Forbes editor Kashmir Hill hacked into eight strangers’ “smart houses” to illustrate the risks facing the $1.5-billion home-automation industry:
“I can see all of the devices in your home and I think I can control them,” I said to Thomas Hatley, a complete stranger in Oregon who I had rudely awoken with an early phone call on a Thursday morning. He and his wife were still in bed. Expressing surprise, he asked me to try to turn the master bedroom lights on and off. Sitting in my living room in San Francisco, I flipped the light switch with a click, and resisted the Poltergeist-like temptation to turn the television on as well. “They just came on and now they’re off,” he said. “I’ll be darned.” …
Googling a very simple phrase led me to a list of “smart homes” that had done something rather stupid. The homes all have an automation system from Insteon that allows remote control of their lights, hot tubs, fans, televisions, water pumps, garage doors, cameras, and other devices, so that their owners can turn these things on and off with a smartphone app or via the Web. The dumb thing?
Their systems had been made crawl-able by search engines–meaning they show up in search results–and due to Insteon not requiring user names and passwords by default in a now-discontinued product, I was able to click on the links, giving me the ability to turn these people’s homes into haunted houses, energy-consumption nightmares, or even robbery targets. Opening a garage door could make a house ripe for actual physical intrusion.
Leslie Horn thinks it’s time to take action:
In this case, Forbes is just talking specifically about Insteon, which is (hopefully) unique in the depth and breadth of its vulnerability.

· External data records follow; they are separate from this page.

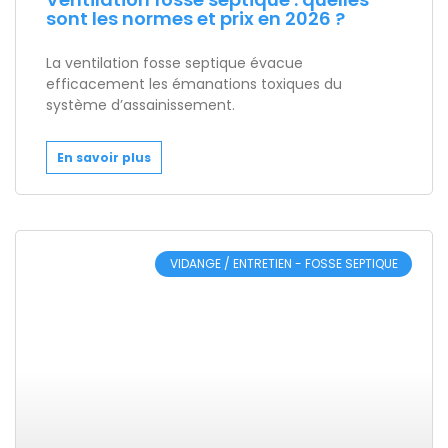
sont les normes et prix en 2026 ?
La ventilation fosse septique évacue
efficacement les émanations toxiques du
système d’assainissement.
En savoir plus
VIDANGE / ENTRETIEN - FOSSE SEPTIQUE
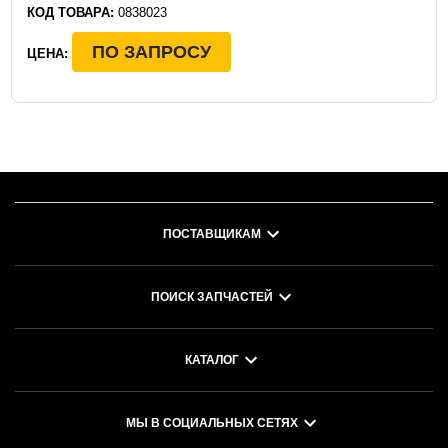
КОД ТОВАРА:
0838023
ПО ЗАПРОСУ
ЦЕНА:
ПОСТАВЩИКАМ
ПОИСК ЗАПЧАСТЕЙ
КАТАЛОГ
МЫ В СОЦИАЛЬНЫХ СЕТЯХ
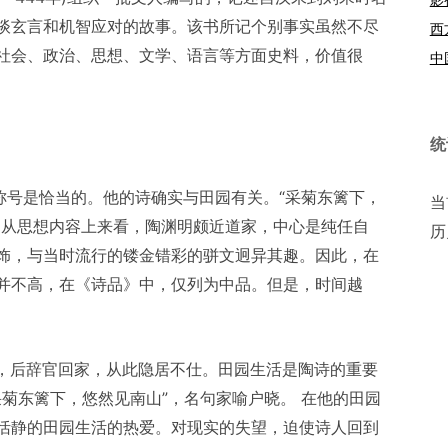
谈玄言和机智应对的故事。该书所记个别事实虽然不尽
西
社会、政治、思想、文学、语言等方面史料，价值很
中
统
称号是恰当的。他的诗确实与田园有关。“采菊东篱下，
当
。从思想内容上来看，陶渊明颇近道家，中心是纯任自
历
饰，与当时流行的镂金错彩的骈文迥异其趣。因此，在
并不高，在《诗品》中，仅列为中品。但是，时间越
小官，后辞官回家，从此隐居不仕。田园生活是陶诗的重要
采菊东篱下，悠然见南山”，名句家喻户晓。 在他的田园
恬静的田园生活的热爱。对现实的失望，迫使诗人回到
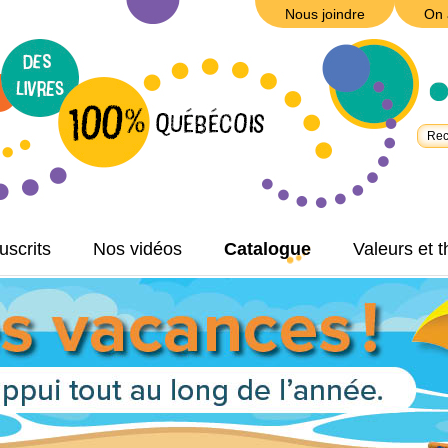
Nous joindre
On 
scrits
Nos vidéos
Catalogue
Valeurs et 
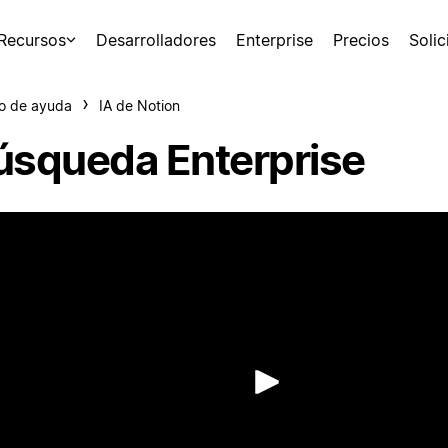
Recursos
Desarrolladores
Enterprise
Precios
Soli
o de ayuda
IA de Notion
úsqueda Enterprise
Reproduc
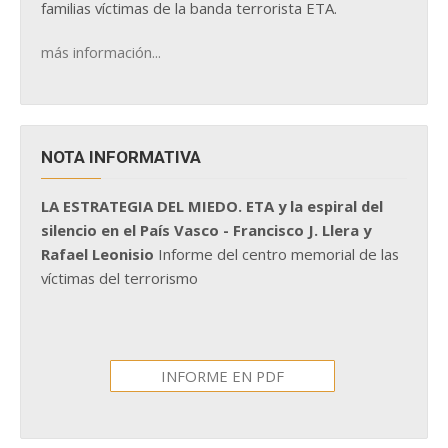
familias víctimas de la banda terrorista ETA.
más información...
NOTA INFORMATIVA
LA ESTRATEGIA DEL MIEDO. ETA y la espiral del
silencio en el País Vasco - Francisco J. Llera y
Rafael Leonisio
Informe del centro memorial de las
víctimas del terrorismo
INFORME EN PDF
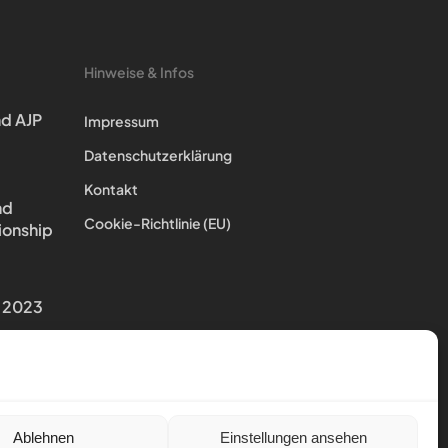
Hinweise & Infos
d AJP
Impressum
Datenschutzerklärung
Kontakt
nd
Cookie-Richtlinie (EU)
ionship
 2023
Ablehnen
Einstellungen ansehen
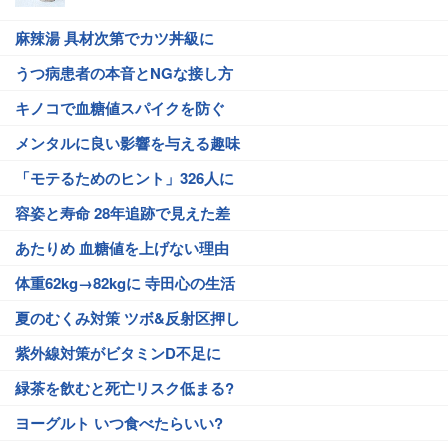
麻辣湯 具材次第でカツ丼級に
うつ病患者の本音とNGな接し方
キノコで血糖値スパイクを防ぐ
メンタルに良い影響を与える趣味
「モテるためのヒント」326人に
容姿と寿命 28年追跡で見えた差
あたりめ 血糖値を上げない理由
体重62kg→82kgに 寺田心の生活
夏のむくみ対策 ツボ&反射区押し
紫外線対策がビタミンD不足に
緑茶を飲むと死亡リスク低まる?
ヨーグルト いつ食べたらいい?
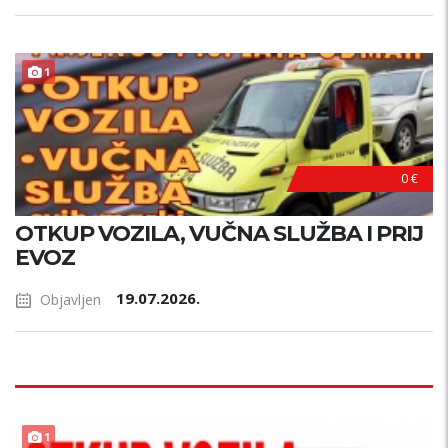
1
0 €
OTKUP VOZILA, VUČNA SLUŽBA I PRIJ
EVOZ
19.07.2026.
Objavljen
1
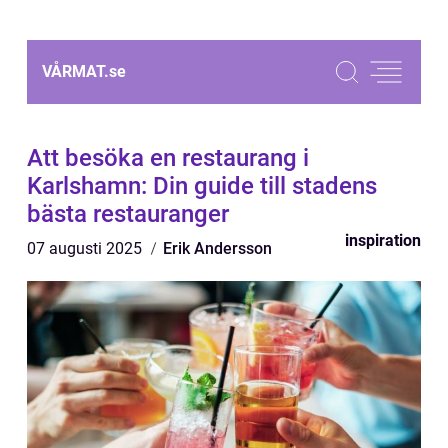
VÅRMAT.
se
Att besöka en restaurang i
Karlshamn: Din guide till stadens
bästa restauranger
inspiration
07 augusti 2025
Erik Andersson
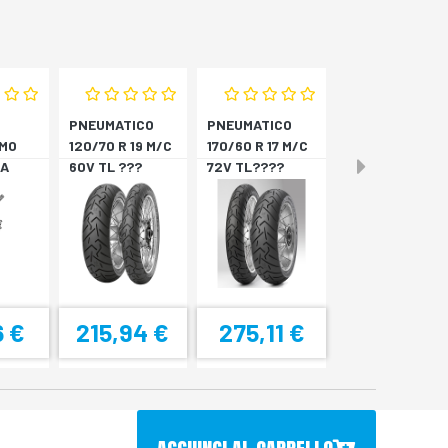
PNEUMATICO
PNEUMATICO
MO
120/70 R 19 M/C
170/60 R 17 M/C
A
60V TL ???
72V TL????
4
SCORPION T *A
SCORPION T *P
6 €
215,94 €
275,11 €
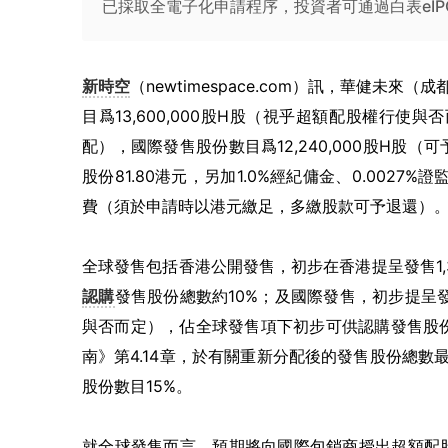
已採取全電子化申請程序，投資者可通過白表eIP
新時空
（newtimespace.com）訊，華健未來（成
目爲13,600,000股H股（視乎超額配股權行使與
配），國際發售股份數目爲12,240,000股H
股份81.80港元，另加1.0%經紀傭金、0.0027%證
費（須於申請時以港元繳足，多繳股款可予退還）。H
全球發售包括香港公開發售，初步在香港提呈發售1,
認購
發售股份總數約10%；及國際發售，初步提呈發售
與否而定），佔全球發售項下初步可供認購發售股份
南》第4.14章，於有關重新分配後的發售股份總數最
股份數目15%。
就全球發售而言，預期將向國際包銷商授出超額配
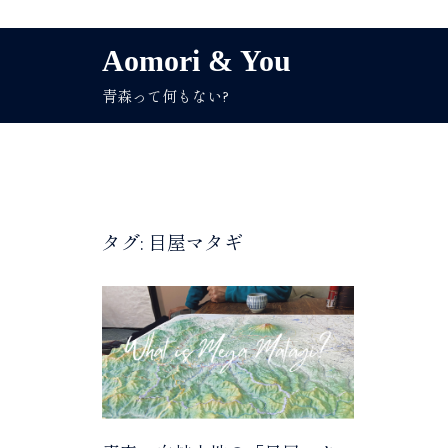
コ
Aomori & You
ン
青森って何もない?
テ
ン
ツ
へ
ス
キ
タグ:
目屋マタギ
ッ
プ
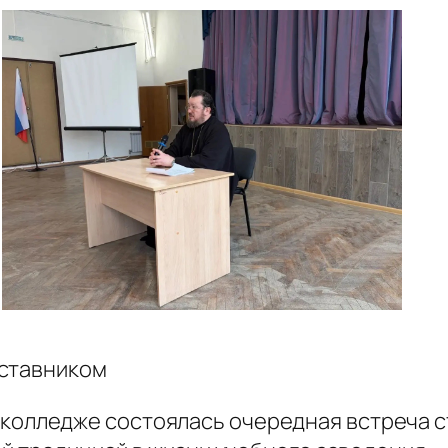
аставником
колледже состоялась очередная встреча 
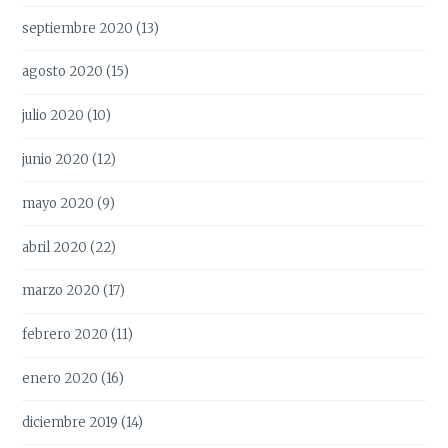
septiembre 2020
(13)
agosto 2020
(15)
julio 2020
(10)
junio 2020
(12)
mayo 2020
(9)
abril 2020
(22)
marzo 2020
(17)
febrero 2020
(11)
enero 2020
(16)
diciembre 2019
(14)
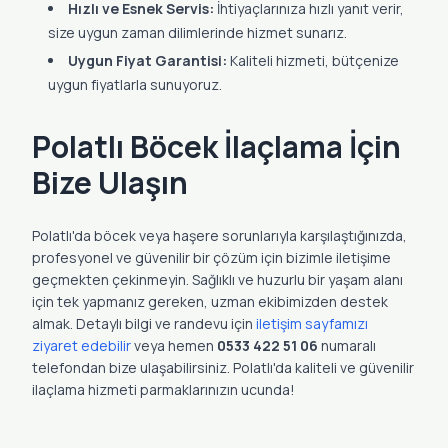
Hızlı ve Esnek Servis:
İhtiyaçlarınıza hızlı yanıt verir,
size uygun zaman dilimlerinde hizmet sunarız.
Uygun Fiyat Garantisi:
Kaliteli hizmeti, bütçenize
uygun fiyatlarla sunuyoruz.
Polatlı Böcek İlaçlama İçin
Bize Ulaşın
Polatlı'da böcek veya haşere sorunlarıyla karşılaştığınızda,
profesyonel ve güvenilir bir çözüm için bizimle iletişime
geçmekten çekinmeyin. Sağlıklı ve huzurlu bir yaşam alanı
için tek yapmanız gereken, uzman ekibimizden destek
almak. Detaylı bilgi ve randevu için
iletişim sayfamızı
ziyaret edebilir
veya hemen
0533 422 51 06
numaralı
telefondan bize ulaşabilirsiniz. Polatlı'da kaliteli ve güvenilir
ilaçlama hizmeti parmaklarınızın ucunda!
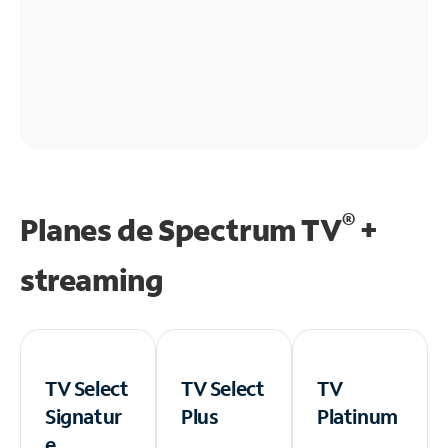
®
Planes de Spectrum TV
+
streaming
TV Select
TV Select
TV
Signatur
Plus
Platinum
e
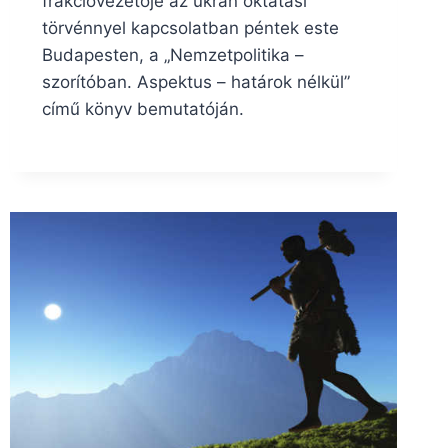
frakcióvezetője az ukrán oktatási
törvénnyel kapcsolatban péntek este
Budapesten, a „Nemzetpolitika –
szorítóban. Aspektus – határok nélkül”
című könyv bemutatóján.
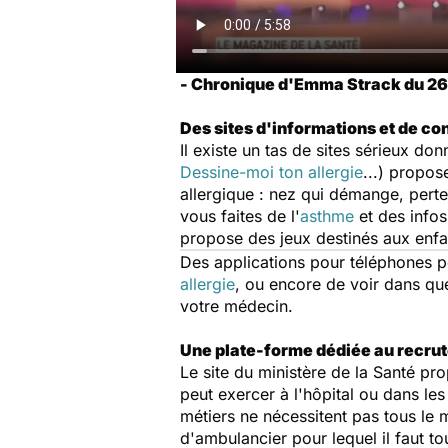
- Chronique d'Emma Strack du 26
Des sites d'informations et de con
Il existe un tas de sites sérieux do
Dessine-moi ton allergie
...) propo
allergique : nez qui démange, pert
vous faites de l'
asthme
et des infos
propose des jeux destinés aux enfa
Des applications pour téléphones po
allergie
, ou encore de voir dans que
votre médecin.
Une plate-forme dédiée au recrut
Le site du ministère de la Santé p
peut exercer à l'hôpital ou dans le
métiers ne nécessitent pas tous le 
d'ambulancier pour lequel il faut t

But if the connected home is going to be less of a trend and more of the norm, the companies that handle these systems need to take a cue and lock things down.
Meanwhile, Meghan Neal asks if we shouldn’t just return to simpler times:
The attention being given to hacking the [Internet of Things] is good, as it’s key to fixing the flaws. But it makes you wonder if, instead of controlling our front doors with our easily-lost cell phones, maybe we’re better off with a good old deadbolt.